The engine starts. We pull away from the burning estate, from the bodies being loaded into unmarked vans, from the end of the only life we’ve ever known.
I watch the flames until distance swallows them. Until all that’s left is smoke rising against stars.
The road stretches before us, dark and endless. I turn from the window to find Adrian still staring at nothing.
When the tears come, they come for both of us. The dam breaks all at once—great, heaving sobs that shakeour bodies until we can’t tell where his grief ends and mine begins. We fall into each other, a tangle of loss and relief and the terrible weight of survival.
Adrian’s arms wrap around me like he’s drowning. Like I’m drowning. Like we’re both going under and all we have is each other to hold onto. His tears wet my shoulder. Mine disappear into his ruined jacket.
We cry for Julian—the boy he was, the monster he became, the brother Adrian couldn’t save. We cry for Valentine and all his imperfect love. For the poison the Harrows spread through generations.
We cry because we’re alive. Because surviving feels like another kind of dying.
CHAPTER FORTY-SIX
DANTE
The sheets stick to my skin as I roll over to check the time. It’s nearly noon. I groan and cover my eyes with the crook of my elbow.

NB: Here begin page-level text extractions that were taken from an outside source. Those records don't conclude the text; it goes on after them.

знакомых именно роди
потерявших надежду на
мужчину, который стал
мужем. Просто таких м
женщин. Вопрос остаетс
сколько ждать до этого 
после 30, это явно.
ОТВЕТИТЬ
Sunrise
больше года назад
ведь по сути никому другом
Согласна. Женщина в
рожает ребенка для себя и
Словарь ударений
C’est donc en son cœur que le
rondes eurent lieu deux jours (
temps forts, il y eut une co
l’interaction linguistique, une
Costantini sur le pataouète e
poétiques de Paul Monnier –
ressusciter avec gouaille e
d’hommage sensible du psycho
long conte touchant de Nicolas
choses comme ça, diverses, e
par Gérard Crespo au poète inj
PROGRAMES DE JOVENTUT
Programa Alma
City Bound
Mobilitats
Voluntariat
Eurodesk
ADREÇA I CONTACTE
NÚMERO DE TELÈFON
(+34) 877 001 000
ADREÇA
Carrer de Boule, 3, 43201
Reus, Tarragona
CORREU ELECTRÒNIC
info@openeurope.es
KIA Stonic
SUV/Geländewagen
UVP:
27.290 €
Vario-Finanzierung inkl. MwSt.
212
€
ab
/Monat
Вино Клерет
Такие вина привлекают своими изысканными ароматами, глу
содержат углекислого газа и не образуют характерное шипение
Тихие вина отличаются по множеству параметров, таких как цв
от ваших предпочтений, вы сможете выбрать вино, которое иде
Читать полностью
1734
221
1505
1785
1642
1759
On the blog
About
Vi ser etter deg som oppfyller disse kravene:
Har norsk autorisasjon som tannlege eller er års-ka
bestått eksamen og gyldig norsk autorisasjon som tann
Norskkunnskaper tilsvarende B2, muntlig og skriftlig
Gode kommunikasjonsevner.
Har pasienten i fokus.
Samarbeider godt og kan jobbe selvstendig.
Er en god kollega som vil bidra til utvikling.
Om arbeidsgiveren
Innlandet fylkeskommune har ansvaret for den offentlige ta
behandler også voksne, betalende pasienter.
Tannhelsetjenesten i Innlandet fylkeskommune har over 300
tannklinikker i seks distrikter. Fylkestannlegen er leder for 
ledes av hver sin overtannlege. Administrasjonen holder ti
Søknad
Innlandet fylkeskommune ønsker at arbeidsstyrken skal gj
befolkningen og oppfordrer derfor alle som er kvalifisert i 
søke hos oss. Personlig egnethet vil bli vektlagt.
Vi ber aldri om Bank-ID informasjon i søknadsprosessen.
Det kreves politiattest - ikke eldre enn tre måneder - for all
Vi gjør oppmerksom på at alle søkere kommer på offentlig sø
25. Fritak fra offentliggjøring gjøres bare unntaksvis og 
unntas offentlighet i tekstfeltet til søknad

It has been three weeks, and I still wake expecting Julian’s voice down the hall. But I’m at Lorenzo’s estate and that’s hardly rational.
Also, my brother is gone.
The silence presses against my skull like a vise, and I know—God, I know—he’s never coming back.
I turn my face into the pillow. The cotton absorbs another round of tears I thought had dried up yesterday. Or was it the day before? Time bleeds together when you’re suffocating.

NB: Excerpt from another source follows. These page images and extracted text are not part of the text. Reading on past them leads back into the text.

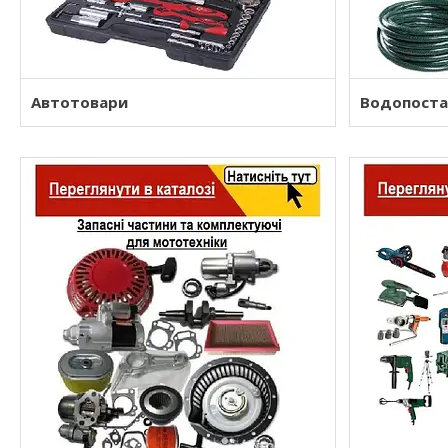
Автотовари
Водопоста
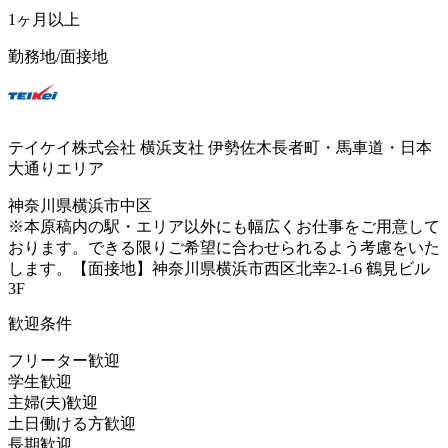
1ヶ月以上
勤務地/面接地
テイケイ株式会社 横浜支社 伊勢佐木長者町・馬車道・日本
大通りエリア
神奈川県横浜市中区
※本原稿内の駅・エリア以外にも幅広くお仕事をご用意して
おります。できる限りご希望に合わせられるよう考慮をいた
します。【面接地】神奈川県横浜市西区北幸2-1-6 鶴見ビル
3F
歓迎条件
フリーター歓迎
学生歓迎
主婦(夫)歓迎
土日働ける方歓迎
長期歓迎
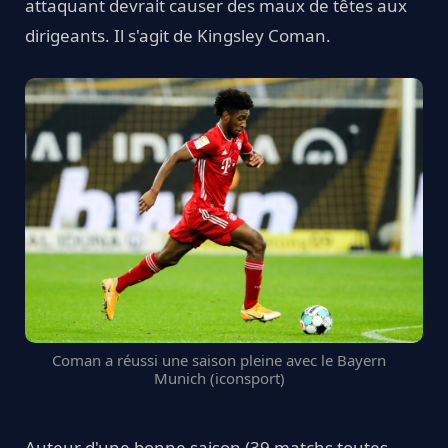
attaquant devrait causer des maux de têtes aux
dirigeants. Il s'agit de Kingsley Coman.
Coman a réussi une saison pleine avec le Bayern
Munich (iconsport)
Auteur d'une bonne saison (39 matchs toutes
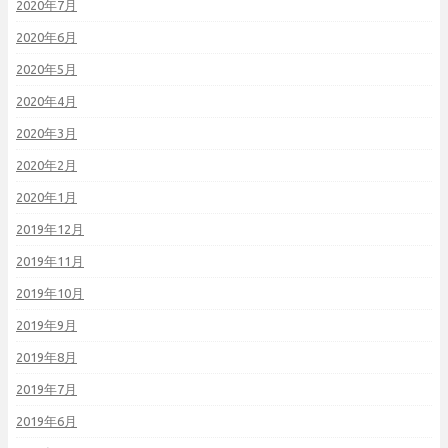
2020年7月
2020年6月
2020年5月
2020年4月
2020年3月
2020年2月
2020年1月
2019年12月
2019年11月
2019年10月
2019年9月
2019年8月
2019年7月
2019年6月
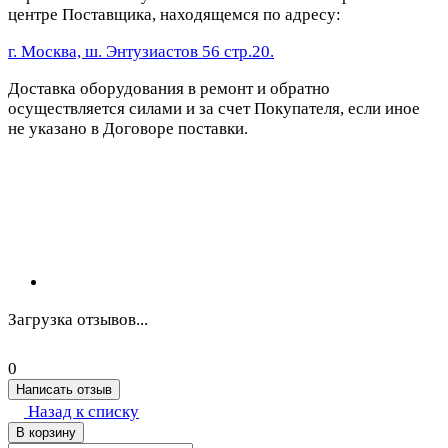
центре Поставщика, находящемся по адресу:
г. Москва, ш. Энтузиастов 56 стр.20.
Доставка оборудования в ремонт и обратно
осуществляется силами и за счет Покупателя, если иное
не указано в Договоре поставки.
Загрузка отзывов...
0
Написать отзыв
Назад к списку
В корзину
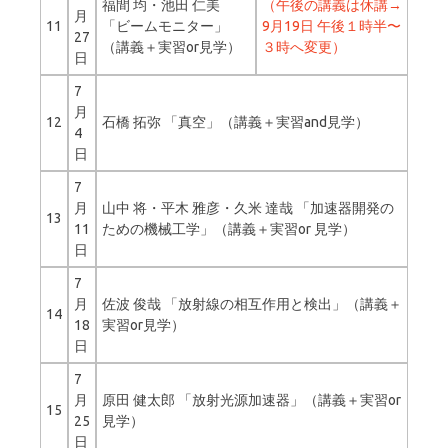
福間 均・池田 仁美
（午後の講義は休講→
月
11
「ビームモニター」
9月19日 午後１時半〜
27
（講義＋実習or見学）
３時へ変更）
日
7
月
12
石橋 拓弥 「真空」（講義＋実習and見学）
4
日
7
月
山中 将・平木 雅彦・久米 達哉 「加速器開発の
13
11
ための機械工学」（講義＋実習or 見学）
日
7
月
佐波 俊哉 「放射線の相互作用と検出」（講義＋
14
18
実習or見学）
日
7
月
原田 健太郎 「放射光源加速器」（講義＋実習or
15
25
見学）
日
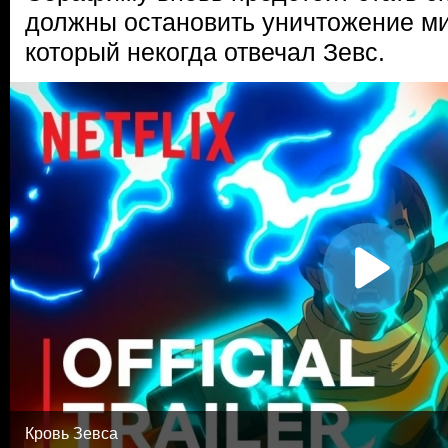
должны остановить уничтожение ми
который некогда отвечал Зевс.
Кровь Зевса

My head pounds with the familiar ache of too much crying. Behind my eyes, pressure builds until I think my skull might crack. That might be ideal; then some of this pain would leak out.

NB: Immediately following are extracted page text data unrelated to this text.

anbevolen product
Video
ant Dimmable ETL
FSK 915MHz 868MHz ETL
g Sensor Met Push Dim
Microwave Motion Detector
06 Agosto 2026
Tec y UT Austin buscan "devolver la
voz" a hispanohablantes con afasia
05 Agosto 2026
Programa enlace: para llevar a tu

The curtains are still drawn so the room is covered in a film of gray. I can’t remember when I last opened them.Aurelia slips in sometimes, sets water on the nightstand, murmurs soft words I don’t deserve. Her own grief sits heavy in the slump of her shoulders, the shadows under her eyes, but she’s doing her best to care for me.
I should comfort her. Should be the man she needs. Instead, I curl deeper into myself, letting the mattress swallow me whole.
Julian.
His name echoes in the empty chamber of my chest. I see him everywhere—in the mirror when I catch my own eyes, in the way shadows fall across the bedroom floor, in the space between heartbeats where regret lives.